In the lab, volatile hydrogen ion have been shown to react with silicate minerals, resulting in water as a byproduct, and in the past, direct evidence of H20 has been found within extraterrestrial dust particles.
Water can be delivered via meteorites to other bodies in space if it becomes trapped in the dust particles.
The authors of the new study say that the phenomenon could explain why the regoliths of airless worlds such as the Moon contain H20.
Researchers looked at the S-type asteroid, Itokawa, to see if it had a 'volatile reservoir' of isotypes similar to that of solar wind.
While most water isotypes on Earth match carbonaceous chondrites, a small percentage don't, and the Sun or the solar nebula have been proposed as possible sources.
Scientists have measured the amount of water found in the dust from the Itokawa asteroid using atom probe tomography, a method of analyzing atom-by-atom.
The team found water and hydroxide in the rims of the particles.
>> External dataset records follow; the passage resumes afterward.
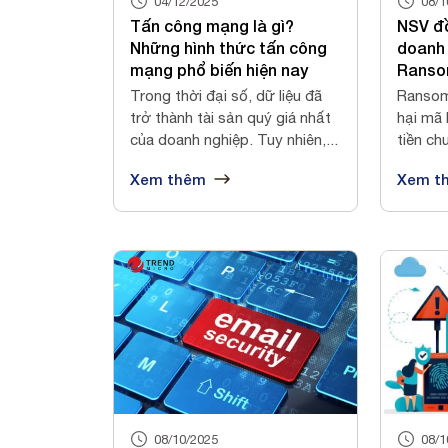
04/12/2025
08/1
Tấn công mạng là gì?
NSV đ
Những hình thức tấn công
doanh 
mạng phổ biến hiện nay
Ranso
Trong thời đại số, dữ liệu đã
Ransom
trở thành tài sản quý giá nhất
hại mã 
của doanh nghiệp. Tuy nhiên,...
tiền ch
2025...
Xem thêm
Xem t
08/10/2025
08/1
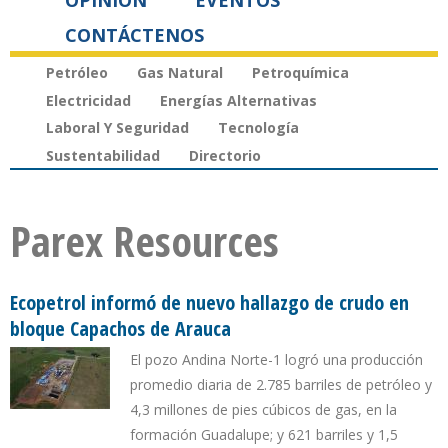
OPINIÓN
EVENTOS
CONTÁCTENOS
Petróleo
Gas Natural
Petroquímica
Electricidad
Energías Alternativas
Laboral Y Seguridad
Tecnología
Sustentabilidad
Directorio
Parex Resources
Ecopetrol informó de nuevo hallazgo de crudo en
bloque Capachos de Arauca
El pozo Andina Norte-1 logró una producción
promedio diaria de 2.785 barriles de petróleo y
4,3 millones de pies cúbicos de gas, en la
formación Guadalupe; y 621 barriles y 1,5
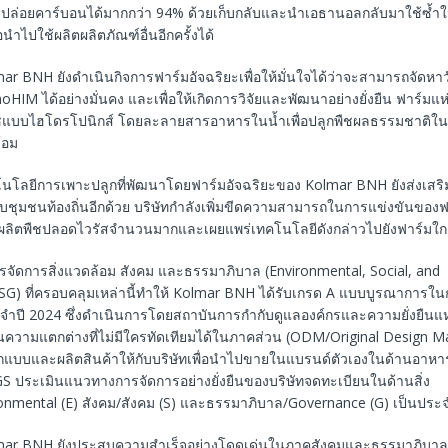
ารปล่อยคาร์บอนได้มากกว่า 94% ด้วยเก็บกลับและนำเอธานอลกลับมาใช้ซ้ำ
ไปใช้ผลิตผลิตภัณฑ์อื่นอีกครั้งได้
ar BNH ยังดำเนินกิจการฟาร์มอัจฉริยะเพื่อให้มั่นใจได้ว่าจะสามารถจัดหาว
HIM ได้อย่างมั่นคง และเพื่อให้เกิดการวิจัยและพัฒนาอย่างยั่งยืน ฟาร์มแห่ง
ืชแบบไฮโดรโปนิกส์ โดยละลายสารอาหารในน้ำเพื่อปลูกพืชผลธรรมชาติในล
้อม
โนโลยีการเพาะปลูกที่พัฒนาโดยฟาร์มอัจฉริยะของ Kolmar BNH ยังส่งเสริม
ับชุมชนท้องถิ่นอีกด้วย บริษัทกำลังเพิ่มขีดความสามารถในการแข่งขันขอ
ลิตพืชปลอดไวรัสจำนวนมากและเผยแพร่เทคโนโลยีดังกล่าวไปยังฟาร์มใกล
รจัดการสิ่งแวดล้อม สังคม และธรรมาภิบาล (Environmental, Social, and
G) ที่ครอบคลุมเหล่านี้ทำให้ Kolmar BNH ได้รับเกรด A แบบบูรณาการใ
จำปี 2024 ซึ่งดำเนินการโดยสถาบันการกำกับดูแลองค์กรและความยั่งยืนแห
ป็นความแตกต่างที่ไม่มีใครทัดเทียมได้ในภาคส่วน (ODM/Original Design 
ออกแบบและผลิตสินค้าให้กับบริษัทเพื่อนำไปขายในแบรนด์ตัวเองในด้านอาหาร
S ประเมินแนวทางการจัดการอย่างยั่งยืนของบริษัทจดทะเบียนในด้านสิ่ง
onmental (E) สังคม/สังคม (S) และธรรมาภิบาล/Governance (G) เป็นประจ
mar BNH ยังประสบความสำเร็จอย่างโดดเด่นในภาคสังคมและธรรมาภิบาลอ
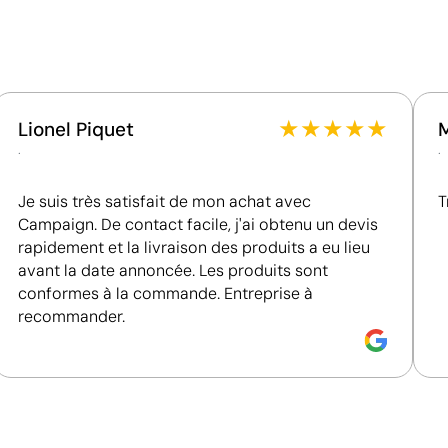
Utilise des ressources renouvelables d'origine
naturelle.
cou personnalisés
★
★
★
★
★
Lionel Piquet
.
.
Je suis très satisfait de mon achat avec
T
Campaign. De contact facile, j'ai obtenu un devis
rapidement et la livraison des produits a eu lieu
avant la date annoncée. Les produits sont
conformes à la commande. Entreprise à
recommander.
Gravure laser pour une finition élégante et per
La gravure laser crée une impression précise et permanen
avoir besoin d’encre, elle permet d’obtenir une finition p
bois, le plastique ou le cuir, et est très utilisée pour les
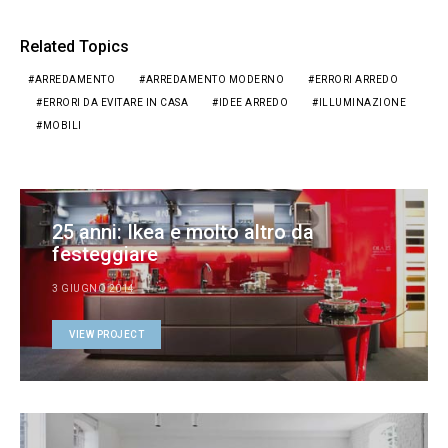
Related Topics
ARREDAMENTO
ARREDAMENTO MODERNO
ERRORI ARREDO
ERRORI DA EVITARE IN CASA
IDEE ARREDO
ILLUMINAZIONE
MOBILI
25 anni: Ikea e molto altro da
festeggiare
3 GIUGNO 2014
VIEW PROJECT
This suggests that the Sun's hydrogen ion was put into the rock to store the water.
The depth at which these life-giving elements were found was exactly what scientists would expect from hydrogen ion penetrating silicate materials.
Phil Bland, a planetary scientist from Australia, says that the solar wind created water on the surface of tiny dust grains and that this water likely provided the rest of the Earth's water.
The team estimates S-type asteroids can hold 20 liters of H20 for every square meter of rock.
If we collect enough of the isolated grains of dust in space, we could potentially harvest them for water in the future, which would be an important source of water in our Solar System.
One of the barriers to future space exploration is how astronauts would get enough water.
The same space weathering process that created water on Itokawa may be the same one that created water on other airless planets, meaning astronauts may be able to process fresh supplies of water straight from the dust on a planet's surface, such as the Moon.
The Sun could be giving us more than one thing.
Nature Astronomy published the study.